Fuji TV usually has a lock on the Monday 9 p.m. time slot with whatever drama it decides to plug into it, and this summer seems no exception. SMAP heartthrob Takuya Kimura returns in “Hero” as prosecutor Kohei Kuryu, a role he first played in the series of the same name that ran in 2001.
Kuryu isn’t your typical prosecutor. He was a bad apple in junior high school but eventually passed a high school equivalency test and later the bar exam. However, what really separates him from his ilk is his funky fashion sense and long brown hair.
In the second episode that airs this week, Kuryu has been transferred to Nijigaura, a small town in Yamaguchi Prefecture that hasn’t seen a major crime in 11 years. However, right after he arrives a murder is committed, and the main suspect is a respected local businessman. Everyone in town thinks he’s innocent except Kuryu, whose unorthodox investigation methods perplex not only the townspeople, but his colleagues as well.
More crime-fighting high jinks propel the drama on another new series, “PS-Rashomon” (TV Asahi, Wednesday, 9 p.m.). “PS” stands for “police story,” though it isn’t clear what “Rashomon” refers to.
Yoshino Kimura stars as Rumi, a policewoman whose husband, also a cop, was killed in the line of duty. Three years after the death, Rumi is transferred out of the traffic division to detective work in the eastern part of the city. Her new coworkers are an odd bunch, reflecting the comic book genesis of the series. Her section chief (Shiro Ito) moonlights by running an oden stand in front of the police station. Her partner (Shiro Sano) is deep in debt. And her main boss (Hiroshi Tachi) is a blunt taskmaster.
Rumi’s first big case is a series of arsons.
Taro Okamoto, one of Japan’s most famous artists, died in 1996 at the age of 84. He is known for his fantastic sculptures, the most famous of which is probably “Tower of the Sun,” which was a centerpiece of the Osaka Expo ’70.

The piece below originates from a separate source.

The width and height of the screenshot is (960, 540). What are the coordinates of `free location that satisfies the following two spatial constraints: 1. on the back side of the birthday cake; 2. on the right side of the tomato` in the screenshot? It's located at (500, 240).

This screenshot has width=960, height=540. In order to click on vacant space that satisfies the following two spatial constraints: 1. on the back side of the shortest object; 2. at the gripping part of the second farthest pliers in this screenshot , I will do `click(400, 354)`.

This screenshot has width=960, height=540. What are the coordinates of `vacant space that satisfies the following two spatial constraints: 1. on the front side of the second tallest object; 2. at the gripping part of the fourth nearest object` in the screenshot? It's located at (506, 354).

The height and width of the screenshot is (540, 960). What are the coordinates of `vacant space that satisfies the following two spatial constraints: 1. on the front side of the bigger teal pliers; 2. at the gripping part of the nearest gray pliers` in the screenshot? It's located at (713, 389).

For many years it was known that Okamoto had worked on a mural called “The Myth of Tomorrow,” but it wasn’t until 2003 that the work itself was discovered in Mexico. This week, NTV will air a special 2 1/2 hour program (Friday, 9 p.m.) commemorating the unveiling of the mural in Japan.
After the mural was discovered it was brought to Japan and since then has undergone extensive restoration. For the time being it will be displayed in the NTV facilities in Shiodome in Tokyo.
The program will trace the history of the mural, as well as Okamoto’s career in general, using interviews and dramatizations. Miho Kanno will play Toshiko Okamoto, the mistress whom Taro adopted as his daughter because his wife wouldn’t grant him a divorce.